Add getVocabSize
Change-Id: I642b39b1186752387da2b555b6e6cb20a0952be5
diff --git a/README.md b/README.md
index fc61424..48620f5 100644
--- a/README.md
+++ b/README.md
@@ -51,13 +51,14 @@
## Web Service API
In addition to the web user interface, derekovecs also provides a web api which is however still very unsystematic and **not stable**. To figure out the meaning of still undocumented result components, have a look at the table head mouse-overs in the GUI or at the source code around [here](https://korap.ids-mannheim.de/gerrit/plugins/gitiles/ids-kl/derekovecs/+/refs/heads/master/templates/index.html.ep#684).

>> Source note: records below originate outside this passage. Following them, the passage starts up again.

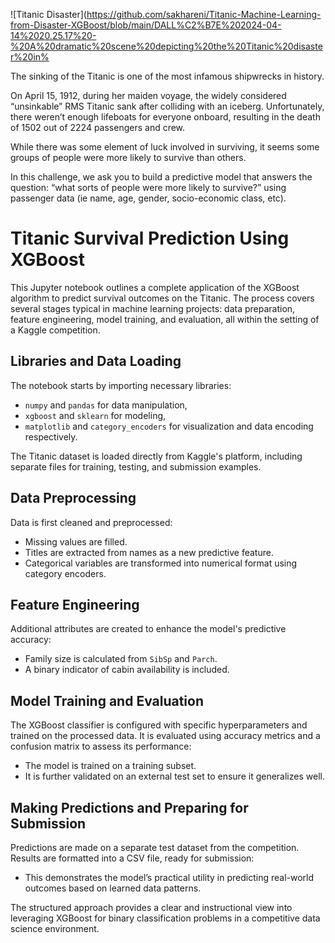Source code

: ![Titanic Disaster](https://github.com/sakhareni/Titanic-Machine-Learning-from-Disaster-XGBoost/blob/main/DALL%C2%B7E%202024-04-14%2020.25.17%20-%20A%20dramatic%20scene%20depicting%20the%20Titanic%20disaster%20in%

The sinking of the Titanic is one of the most infamous shipwrecks in history.

On April 15, 1912, during her maiden voyage, the widely considered “unsinkable” RMS Titanic sank after colliding with an iceberg. Unfortunately, there weren’t enough lifeboats for everyone onboard, resulting in the death of 1502 out of 2224 passengers and crew.

While there was some element of luck involved in surviving, it seems some groups of people were more likely to survive than others.

In this challenge, we ask you to build a predictive model that answers the question: “what sorts of people were more likely to survive?” using passenger data (ie name, age, gender, socio-economic class, etc).

# Titanic Survival Prediction Using XGBoost

This Jupyter notebook outlines a complete application of the XGBoost algorithm to predict survival outcomes on the Titanic. The process covers several stages typical in machine learning projects: data preparation, feature engineering, model training, and evaluation, all within the setting of a Kaggle competition.

## Libraries and Data Loading
The notebook starts by importing necessary libraries:
- `numpy` and `pandas` for data manipulation,
- `xgboost` and `sklearn` for modeling,
- `matplotlib` and `category_encoders` for visualization and data encoding respectively.

The Titanic dataset is loaded directly from Kaggle's platform, including separate files for training, testing, and submission examples.

## Data Preprocessing
Data is first cleaned and preprocessed:
- Missing values are filled.
- Titles are extracted from names as a new predictive feature.
- Categorical variables are transformed into numerical format using category encoders.

## Feature Engineering
Additional attributes are created to enhance the model's predictive accuracy:
- Family size is calculated from `SibSp` and `Parch`.
- A binary indicator of cabin availability is included.

## Model Training and Evaluation
The XGBoost classifier is configured with specific hyperparameters and trained on the processed data. It is evaluated using accuracy metrics and a confusion matrix to assess its performance:
- The model is trained on a training subset.
- It is further validated on an external test set to ensure it generalizes well.

## Making Predictions and Preparing for Submission
Predictions are made on a separate test dataset from the competition. Results are formatted into a CSV file, ready for submission:
- This demonstrates the model’s practical utility in predicting real-world outcomes based on learned data patterns.

The structured approach provides a clear and instructional view into leveraging XGBoost for binary classification problems in a competitive data science environment.

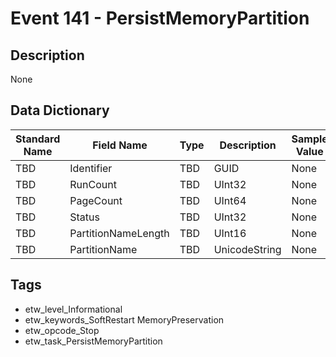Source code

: # Event 141 - PersistMemoryPartition

## Description
None

## Data Dictionary
|Standard Name|Field Name|Type|Description|Sample Value|
|---|---|---|---|---|
|TBD|Identifier|TBD|GUID|None|None|
|TBD|RunCount|TBD|UInt32|None|None|
|TBD|PageCount|TBD|UInt64|None|None|
|TBD|Status|TBD|UInt32|None|None|
|TBD|PartitionNameLength|TBD|UInt16|None|None|
|TBD|PartitionName|TBD|UnicodeString|None|None|

## Tags
* etw_level_Informational
* etw_keywords_SoftRestart MemoryPreservation
* etw_opcode_Stop
* etw_task_PersistMemoryPartition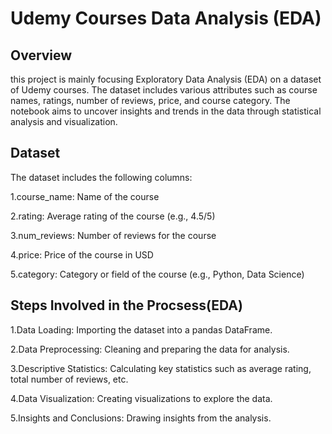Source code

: # Udemy Courses Data Analysis (EDA)
## Overview
this project is mainly focusing  Exploratory Data Analysis (EDA) on a dataset of Udemy courses. The dataset includes various attributes such as course names, ratings, number of reviews, price, and course category. The notebook aims to uncover insights and trends in the data through statistical analysis and visualization.

## Dataset
The dataset includes the following columns:

1.course_name: Name of the course

2.rating: Average rating of the course (e.g., 4.5/5)

3.num_reviews: Number of reviews for the course

4.price: Price of the course in USD

5.category: Category or field of the course (e.g., Python, Data Science)

## Steps Involved in the Procsess(EDA)

1.Data Loading: Importing the dataset into a pandas DataFrame.

2.Data Preprocessing: Cleaning and preparing the data for analysis.

3.Descriptive Statistics: Calculating key statistics such as average rating, total number of reviews, etc.

4.Data Visualization: Creating visualizations to explore the data.

5.Insights and Conclusions: Drawing insights from the analysis.
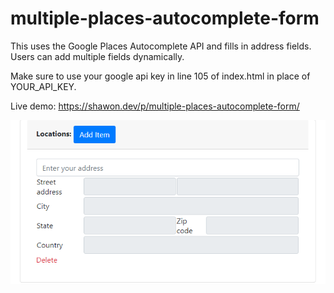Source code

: # multiple-places-autocomplete-form
This uses the Google Places Autocomplete API and fills in address fields. Users can add multiple fields dynamically.

Make sure to use your google api key in line 105 of index.html in place of YOUR_API_KEY.

Live demo: https://shawon.dev/p/multiple-places-autocomplete-form/

![](2020-04-22-11-15-38.png)

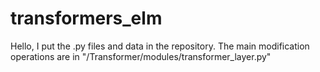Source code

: # transformers_elm
Hello, I put the .py files and data in the repository.
The main modification operations are in "/Transformer/modules/transformer_layer.py"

-| Command | Parameters | Description |
-| ----------- | ----------- | ----------- |
-| / | word, n, dedupe, cutoff, json=1 | get paradigmatic and syntagmatic neighbours, from word embeddings |
-| getCollocationAssociation | w, c | get association scores for specific node collocate pairs |
-| getSimilarity | w1, w2 | get cosine similarity of w1 and w2 |
-| getVersion | | get version of derekovecs |
-| getModelName | | get name of model (inferred from the file name) |
+| Command | Parameters | Description |
+|---------------------------|---------------------------------|-------------------------------------------------------------------|
+| / | word, n, dedupe, cutoff, json=1 | get paradigmatic and syntagmatic neighbours, from word embeddings |
+| getCollocationAssociation | w, c | get association scores for specific node collocate pairs |
+| getSimilarity | w1, w2 | get cosine similarity of w1 and w2 |
+| getVersion | | get version of derekovecs |
+| getModelName | | get name of model (inferred from the file name) |
+| getVocabSize | | get vocabulary size of model |
### Get classical (count-based) collocates
diff --git a/lib/IDS/DeReKoVecs/Read.pm b/lib/IDS/DeReKoVecs/Read.pm
index 4887210..cf323cc 100644
--- a/lib/IDS/DeReKoVecs/Read.pm
+++ b/lib/IDS/DeReKoVecs/Read.pm
@@ -26,7 +26,7 @@
use Mojo::JSON qw(decode_json encode_json to_json);
use Exporter qw(import);
-our @EXPORT = qw(init_net load_sprofiles getDowntimeCalendar getCollocationAssociation getClassicCollocatorsCached getSimilarProfiles getSimilarProfilesCached getBiggestMergedDifferences filter_garbage get_neighbours getWordNumber dump_vecs dump_for_numpy cos_similarity_as_json);
+our @EXPORT = qw(init_net load_sprofiles getVocabSize getDowntimeCalendar getCollocationAssociation getClassicCollocatorsCached getSimilarProfiles getSimilarProfilesCached getBiggestMergedDifferences filter_garbage get_neighbours getWordNumber dump_vecs dump_for_numpy cos_similarity_as_json);
sub getDowntimeCalendar {
my ($url) = @_;
diff --git a/lib/IDS/DeReKoVecs/derekovecs-server.c b/lib/IDS/DeReKoVecs/derekovecs-server.c
index b2cdb20..2234c66 100644
--- a/lib/IDS/DeReKoVecs/derekovecs-server.c
+++ b/lib/IDS/DeReKoVecs/derekovecs-server.c
@@ -1185,3 +1185,7 @@
fclose(f);
return (0);
}
+
+unsigned long getVocabSize() {
+ return (unsigned long) words;
+}
diff --git a/t/server-test.t b/t/server-test.t
index 6ed4c57..5a216c6 100644
--- a/t/server-test.t
+++ b/t/server-test.t
@@ -1,6 +1,6 @@
use strict;
use warnings;
-use Test::More tests=>7;
+use Test::More tests=>8;
use Mojo::JSON qw(decode_json encode_json to_json);
use REST::Client;
use Data::Dump qw(dump);
@@ -43,6 +43,9 @@
$res = $client->responseContent();
is($res, '"wpd19_10000"', "model name ok");
+$client->GET('http://localhost:3000/getVocabSize');
+$res = $client->responseContent();
+ok($res > 1000, "vocab size ok");
for (my $i=0; $i<4; $i++) {
$pid++;